Describes GPU requirements.

Field Type Description Example
count int Number of GPUs needed 2
policy string Allocation strategy: contiguous, spread, or preferIds "contiguous"
preferIds []int Specific GPU IDs to prefer (used with preferIds policy) [0, 1]
exclusivity string Sharing mode: Exclusive, Shared, or MIG "Exclusive"

Policy Details:

  • contiguous: Allocate GPUs with adjacent IDs (0,1,2 not 0,2,4). Best for workloads with GPU-to-GPU communication.
  • spread: Spread GPUs across different islands/buses. Best for independent parallel tasks.
  • preferIds: Try to allocate specific GPU IDs. Falls back if not available.

Exclusivity Details:

  • Exclusive: GPU dedicated to one pod (recommended)
  • Shared: Multiple pods can share GPU (no isolation guarantees)
  • MIG: Multi-Instance GPU mode (not yet implemented)

selector (optional)

Node selector to target specific nodes.

Field Type Description Example
matchLabels map[string]string Label selector for nodes {"gpu-type": "a100"}

topology (optional)

NVLink bandwidth preferences.

Field Type Description Example
mode string Requirement level: Required, Preferred, or Ignore "Preferred"
minBandwidthGBps int Minimum interconnect bandwidth 400

Mode Details:

  • Required: Pod won't schedule if topology requirements not met
  • Preferred: Try to meet requirements, schedule anyway if not possible
  • Ignore: Don't consider topology

gangRef (optional)

Reference to a gang/pod-group for multi-pod scheduling.
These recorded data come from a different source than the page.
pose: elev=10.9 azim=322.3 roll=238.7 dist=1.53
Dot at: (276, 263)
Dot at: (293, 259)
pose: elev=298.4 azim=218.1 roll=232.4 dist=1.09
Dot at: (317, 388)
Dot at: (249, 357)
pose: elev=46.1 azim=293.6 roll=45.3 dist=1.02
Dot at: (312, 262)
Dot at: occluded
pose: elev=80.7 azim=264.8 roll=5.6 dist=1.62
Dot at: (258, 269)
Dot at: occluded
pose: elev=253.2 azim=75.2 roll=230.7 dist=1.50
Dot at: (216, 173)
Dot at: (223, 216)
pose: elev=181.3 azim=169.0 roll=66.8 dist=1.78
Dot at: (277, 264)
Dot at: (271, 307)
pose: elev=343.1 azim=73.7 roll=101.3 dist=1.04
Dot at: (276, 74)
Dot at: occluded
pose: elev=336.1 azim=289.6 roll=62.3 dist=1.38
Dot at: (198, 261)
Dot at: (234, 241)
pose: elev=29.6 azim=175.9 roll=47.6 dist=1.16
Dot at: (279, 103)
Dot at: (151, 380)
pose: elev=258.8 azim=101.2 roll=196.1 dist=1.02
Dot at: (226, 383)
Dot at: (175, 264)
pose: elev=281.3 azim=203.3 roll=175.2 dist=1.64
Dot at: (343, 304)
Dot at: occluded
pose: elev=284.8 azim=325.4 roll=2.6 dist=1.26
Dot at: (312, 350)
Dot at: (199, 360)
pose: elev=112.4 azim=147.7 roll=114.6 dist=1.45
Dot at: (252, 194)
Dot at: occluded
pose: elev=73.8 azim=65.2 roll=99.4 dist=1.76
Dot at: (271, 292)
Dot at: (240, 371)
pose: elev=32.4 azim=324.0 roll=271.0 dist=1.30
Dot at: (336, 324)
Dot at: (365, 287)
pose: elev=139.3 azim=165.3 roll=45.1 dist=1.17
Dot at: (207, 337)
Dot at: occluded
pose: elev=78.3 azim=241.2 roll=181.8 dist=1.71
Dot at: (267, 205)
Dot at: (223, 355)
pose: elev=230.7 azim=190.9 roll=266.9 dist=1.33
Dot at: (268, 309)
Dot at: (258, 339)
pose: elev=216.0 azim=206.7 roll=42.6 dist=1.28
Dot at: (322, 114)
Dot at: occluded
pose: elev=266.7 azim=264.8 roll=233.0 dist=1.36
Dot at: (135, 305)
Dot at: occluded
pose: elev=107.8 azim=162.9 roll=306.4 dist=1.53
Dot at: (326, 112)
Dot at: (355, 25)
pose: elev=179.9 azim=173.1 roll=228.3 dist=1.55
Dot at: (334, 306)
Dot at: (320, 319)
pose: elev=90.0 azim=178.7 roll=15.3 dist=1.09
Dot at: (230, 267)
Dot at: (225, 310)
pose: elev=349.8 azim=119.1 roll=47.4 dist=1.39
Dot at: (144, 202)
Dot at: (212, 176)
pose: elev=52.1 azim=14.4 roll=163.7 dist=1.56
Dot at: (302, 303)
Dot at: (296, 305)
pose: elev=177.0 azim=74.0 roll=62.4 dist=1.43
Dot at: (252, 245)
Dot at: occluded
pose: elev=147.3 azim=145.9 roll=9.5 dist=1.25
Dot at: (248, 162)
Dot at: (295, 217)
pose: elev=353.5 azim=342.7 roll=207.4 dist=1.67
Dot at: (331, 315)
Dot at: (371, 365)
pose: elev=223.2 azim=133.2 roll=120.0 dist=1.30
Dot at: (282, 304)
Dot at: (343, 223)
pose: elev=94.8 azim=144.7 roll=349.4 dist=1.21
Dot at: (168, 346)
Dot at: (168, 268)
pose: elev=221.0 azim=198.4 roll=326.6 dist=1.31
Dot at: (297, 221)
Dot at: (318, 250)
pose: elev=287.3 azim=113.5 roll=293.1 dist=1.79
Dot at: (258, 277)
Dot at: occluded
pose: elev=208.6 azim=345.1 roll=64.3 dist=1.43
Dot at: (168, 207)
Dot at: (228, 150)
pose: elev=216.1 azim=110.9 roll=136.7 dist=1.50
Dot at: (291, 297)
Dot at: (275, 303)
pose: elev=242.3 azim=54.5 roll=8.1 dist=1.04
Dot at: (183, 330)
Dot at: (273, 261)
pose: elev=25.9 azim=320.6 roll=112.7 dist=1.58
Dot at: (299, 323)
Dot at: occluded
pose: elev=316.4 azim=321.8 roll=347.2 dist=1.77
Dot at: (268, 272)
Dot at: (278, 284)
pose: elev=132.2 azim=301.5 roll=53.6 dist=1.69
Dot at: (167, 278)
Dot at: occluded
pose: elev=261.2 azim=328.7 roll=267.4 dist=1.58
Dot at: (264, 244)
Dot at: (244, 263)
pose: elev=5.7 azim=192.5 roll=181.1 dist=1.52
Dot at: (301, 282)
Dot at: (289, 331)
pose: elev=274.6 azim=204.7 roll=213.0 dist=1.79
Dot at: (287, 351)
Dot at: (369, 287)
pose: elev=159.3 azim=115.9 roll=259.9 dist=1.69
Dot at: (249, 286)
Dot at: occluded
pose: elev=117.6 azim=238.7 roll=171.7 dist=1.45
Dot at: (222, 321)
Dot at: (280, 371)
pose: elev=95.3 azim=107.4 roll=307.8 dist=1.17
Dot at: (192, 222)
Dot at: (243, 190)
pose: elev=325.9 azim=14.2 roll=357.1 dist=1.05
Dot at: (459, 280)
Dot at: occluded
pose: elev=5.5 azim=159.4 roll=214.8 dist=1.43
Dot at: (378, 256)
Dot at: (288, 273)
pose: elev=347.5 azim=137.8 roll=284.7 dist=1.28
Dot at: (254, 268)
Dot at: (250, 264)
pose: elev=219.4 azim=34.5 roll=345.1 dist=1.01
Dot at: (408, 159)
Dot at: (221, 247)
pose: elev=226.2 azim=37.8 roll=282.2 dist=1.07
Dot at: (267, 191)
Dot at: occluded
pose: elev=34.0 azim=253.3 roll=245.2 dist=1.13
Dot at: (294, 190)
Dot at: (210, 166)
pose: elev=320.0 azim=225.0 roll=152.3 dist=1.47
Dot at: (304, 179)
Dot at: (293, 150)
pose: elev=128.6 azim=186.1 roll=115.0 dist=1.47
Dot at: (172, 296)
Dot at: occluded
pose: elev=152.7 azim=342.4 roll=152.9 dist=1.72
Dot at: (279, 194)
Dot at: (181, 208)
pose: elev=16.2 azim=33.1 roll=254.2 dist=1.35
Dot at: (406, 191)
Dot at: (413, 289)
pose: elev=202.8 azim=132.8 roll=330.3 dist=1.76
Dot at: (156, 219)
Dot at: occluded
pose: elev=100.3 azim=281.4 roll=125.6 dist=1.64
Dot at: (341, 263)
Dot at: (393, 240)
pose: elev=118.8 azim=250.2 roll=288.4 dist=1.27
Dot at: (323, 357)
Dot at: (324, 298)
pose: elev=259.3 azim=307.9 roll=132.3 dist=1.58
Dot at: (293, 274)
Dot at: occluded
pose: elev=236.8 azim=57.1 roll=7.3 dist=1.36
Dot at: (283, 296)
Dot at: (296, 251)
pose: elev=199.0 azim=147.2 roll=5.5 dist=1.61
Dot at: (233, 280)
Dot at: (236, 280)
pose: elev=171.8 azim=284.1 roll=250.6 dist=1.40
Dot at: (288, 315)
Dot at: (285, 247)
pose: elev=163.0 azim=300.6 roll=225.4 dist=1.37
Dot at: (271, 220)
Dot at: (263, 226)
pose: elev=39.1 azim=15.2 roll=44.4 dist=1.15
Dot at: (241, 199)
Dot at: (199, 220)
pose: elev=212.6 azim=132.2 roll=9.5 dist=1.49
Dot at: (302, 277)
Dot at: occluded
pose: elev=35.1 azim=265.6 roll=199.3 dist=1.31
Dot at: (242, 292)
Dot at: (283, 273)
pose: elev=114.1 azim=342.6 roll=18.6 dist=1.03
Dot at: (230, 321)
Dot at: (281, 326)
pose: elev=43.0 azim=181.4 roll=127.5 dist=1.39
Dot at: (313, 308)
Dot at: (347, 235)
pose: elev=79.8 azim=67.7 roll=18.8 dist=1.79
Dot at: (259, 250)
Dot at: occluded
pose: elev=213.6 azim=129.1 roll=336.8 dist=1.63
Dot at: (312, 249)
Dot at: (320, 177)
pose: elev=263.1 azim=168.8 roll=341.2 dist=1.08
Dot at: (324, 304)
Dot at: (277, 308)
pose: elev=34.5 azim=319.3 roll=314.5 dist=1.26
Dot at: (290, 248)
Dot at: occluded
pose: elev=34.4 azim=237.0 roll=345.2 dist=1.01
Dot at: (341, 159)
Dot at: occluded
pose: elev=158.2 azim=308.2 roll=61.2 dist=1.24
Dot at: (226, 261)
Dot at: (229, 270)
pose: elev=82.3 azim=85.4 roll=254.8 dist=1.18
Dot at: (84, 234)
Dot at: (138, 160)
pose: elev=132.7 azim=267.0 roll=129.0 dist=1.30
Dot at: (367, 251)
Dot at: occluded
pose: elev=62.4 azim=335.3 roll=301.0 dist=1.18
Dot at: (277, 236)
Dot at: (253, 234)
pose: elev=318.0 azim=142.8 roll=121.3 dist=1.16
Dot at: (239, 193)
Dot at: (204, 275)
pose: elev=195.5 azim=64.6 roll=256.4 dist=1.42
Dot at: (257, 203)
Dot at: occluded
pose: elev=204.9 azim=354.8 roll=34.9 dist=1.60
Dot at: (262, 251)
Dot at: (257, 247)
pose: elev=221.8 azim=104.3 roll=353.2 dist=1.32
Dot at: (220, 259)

Field Type Description Example
gangRef string Name of pod group "training-job-123"

Status: Not implemented in MVP

Status

Reflects scheduler progress.

Field Type Description Example
phase string Current state: Pending, Reserved, Bound, or Failed "Bound"
nodeName string Node where GPUs allocated "node-a"
gpuIds []int Allocated GPU IDs [0, 1]
allocated string Combined node and GPU info "node-a:0,1"
message string Human-readable status message "Successfully allocated"

Examples

Basic single GPU

apiVersion: gpu.scheduling/v1
kind: GpuClaim
metadata:
  name: single-gpu
  namespace: default
spec:
  devices:
    count: 1
    exclusivity: Exclusive

Multi-GPU with topology

apiVersion: gpu.scheduling/v1
kind: GpuClaim
metadata:
  name: training-gpus
  namespace: ml-workloads
spec:
  devices:
    count: 4
    policy: contiguous
    exclusivity: Exclusive
  topology:
    mode: Preferred
    minBandwidthGBps: 400
  selector:
    matchLabels:
      gpu-type: a100
      nvlink: "true"

Pinned GPU IDs

apiVersion: gpu.scheduling/v1
kind: GpuClaim
metadata:
  name: specific-gpus
spec:
  devices:
    count: 2
    policy: preferIds
    preferIds: [2, 3]
    exclusivity: Exclusive

GpuNodeStatus

Reports per-node GPU inventory and health. Created and updated by the agent DaemonSet.

Resource Info

  • API Group: gpu.scheduling/v1
  • Kind: GpuNodeStatus
  • Scope: Cluster
  • Short Name: gns

Spec

Field Type Description Example
nodeName string Kubernetes node name "node-a"

Status

Field Type Description
devices []Device List of GPU devices on node
total int Total number of GPUs

Device Object

Field Type Description Example
id int GPU device ID 0
inUseBy []string Pod UIDs using this GPU ["abc-123", "def-456"]
health string Health status: Healthy, Unhealthy, or Unknown "Healthy"
bandwidthGBps int NVLink bandwidth to peers 400
island string NVLink island identifier "nvlink-group-0"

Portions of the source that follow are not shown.